The United Nations Children’s Fund (UNICEF) has analyzed 27 countries in Eastern Europe and Central Asia and concluded that millions of children are living below the poverty line. The report makes clear that children living below the poverty line are malnourished and sick and their growth is often stunted. Further, a significant number have been either thrown out by their families or orphaned by disease or armed conflict.
Some of the horror stories concerning children have made the headlines. We have all seen articles about over-extended Romanian orphanages in which children, especially the disabled, have been dumped by their parents. We have also read of street children who live in the sewers beneath Romania’s capital, Bucharest. As a result, Romania has been roundly condemned. It is no doubt unfair to single out only one of these emerging economies for criticism. It should be pointed out that there is a perceptible pattern here, certainly among countries which once lived under communist economic theory. The state bureaucracies managed to house, feed, educate and find some kind of job for virtually everybody. By removing that state safety net, which existed for two or three generations, citizens were plunged into a competitive environment in which the few strong became stronger and the many weak became weaker. Yet countries such as Brazil, which never endured a communist economic system have also witnessed children thrown into the streets by their families. Young street criminals have been viewed as so great a menace in Sao Paulo, for instance, that there has been a barbaric butchering of these unfortunates by renegade elements in the police force.
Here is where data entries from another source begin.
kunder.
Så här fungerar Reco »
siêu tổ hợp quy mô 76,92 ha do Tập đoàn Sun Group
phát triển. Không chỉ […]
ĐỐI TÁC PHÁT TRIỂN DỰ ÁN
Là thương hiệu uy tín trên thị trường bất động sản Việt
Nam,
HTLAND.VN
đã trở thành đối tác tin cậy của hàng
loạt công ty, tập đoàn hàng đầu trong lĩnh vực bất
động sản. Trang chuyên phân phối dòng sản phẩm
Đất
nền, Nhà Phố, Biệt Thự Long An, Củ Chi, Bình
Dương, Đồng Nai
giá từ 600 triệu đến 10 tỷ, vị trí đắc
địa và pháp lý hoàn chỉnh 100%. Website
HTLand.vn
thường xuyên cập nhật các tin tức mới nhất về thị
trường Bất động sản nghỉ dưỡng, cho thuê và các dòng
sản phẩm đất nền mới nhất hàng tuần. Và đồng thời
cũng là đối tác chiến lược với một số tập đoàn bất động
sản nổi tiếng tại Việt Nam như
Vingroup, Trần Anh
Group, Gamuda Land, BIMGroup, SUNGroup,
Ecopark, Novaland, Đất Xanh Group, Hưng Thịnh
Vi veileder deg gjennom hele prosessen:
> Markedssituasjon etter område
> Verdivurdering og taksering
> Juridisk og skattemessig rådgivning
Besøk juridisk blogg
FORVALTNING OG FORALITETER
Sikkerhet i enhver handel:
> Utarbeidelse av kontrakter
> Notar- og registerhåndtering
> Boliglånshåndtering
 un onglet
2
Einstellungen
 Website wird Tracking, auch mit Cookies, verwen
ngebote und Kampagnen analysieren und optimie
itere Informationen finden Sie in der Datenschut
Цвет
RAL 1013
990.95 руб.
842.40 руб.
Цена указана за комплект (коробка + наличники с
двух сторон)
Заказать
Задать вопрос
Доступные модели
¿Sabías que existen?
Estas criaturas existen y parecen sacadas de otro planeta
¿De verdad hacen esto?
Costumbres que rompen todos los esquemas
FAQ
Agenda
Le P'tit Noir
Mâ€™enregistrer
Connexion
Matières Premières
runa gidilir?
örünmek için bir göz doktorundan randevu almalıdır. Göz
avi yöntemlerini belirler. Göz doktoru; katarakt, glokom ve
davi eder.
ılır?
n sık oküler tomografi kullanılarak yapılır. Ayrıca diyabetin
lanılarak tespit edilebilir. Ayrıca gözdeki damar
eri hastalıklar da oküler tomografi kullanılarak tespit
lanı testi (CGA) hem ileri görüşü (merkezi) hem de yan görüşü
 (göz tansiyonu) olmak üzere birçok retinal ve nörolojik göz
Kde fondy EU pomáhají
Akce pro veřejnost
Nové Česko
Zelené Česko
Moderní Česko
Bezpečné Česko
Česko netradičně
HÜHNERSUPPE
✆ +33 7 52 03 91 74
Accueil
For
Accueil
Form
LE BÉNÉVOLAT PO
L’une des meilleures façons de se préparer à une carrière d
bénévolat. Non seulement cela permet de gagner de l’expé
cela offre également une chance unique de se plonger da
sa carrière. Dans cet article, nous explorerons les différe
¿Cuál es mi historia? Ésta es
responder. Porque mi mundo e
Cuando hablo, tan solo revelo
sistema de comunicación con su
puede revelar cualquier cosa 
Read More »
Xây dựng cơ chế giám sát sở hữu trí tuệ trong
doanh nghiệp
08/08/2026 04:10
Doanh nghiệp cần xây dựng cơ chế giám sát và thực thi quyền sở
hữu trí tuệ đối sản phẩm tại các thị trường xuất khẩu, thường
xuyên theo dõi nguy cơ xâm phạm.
The common denominator, therefore, is that governments overseeing economic transformation believe that they have little time and even fewer resources to deal with the problem of child poverty. They work on the assumption that as their society prospers, the problem will be solved and so go away. This is apparently entirely wrong. The stunted, diseased, unwanted and undernourished millions around the world who are growing up in poverty with little or nothing in the way of education will never have a chance to join in any prosperity that comes to their countries. They are being condemned now to a life of drug addiction, prostitution and crime. In the way of such things, their own children are likely to be raised in the same distorted and disadvantaged way.
Leaving aside the strong moral case for action, it is in the obvious self-interest of every government confronted with these appalling problems to deal with them firmly and quickly. Resources simply must be found and it is no good relying largely on international agencies because these are local problems that require local solutions. A country neglects its children at its own peril since, for good or evil, they are its future.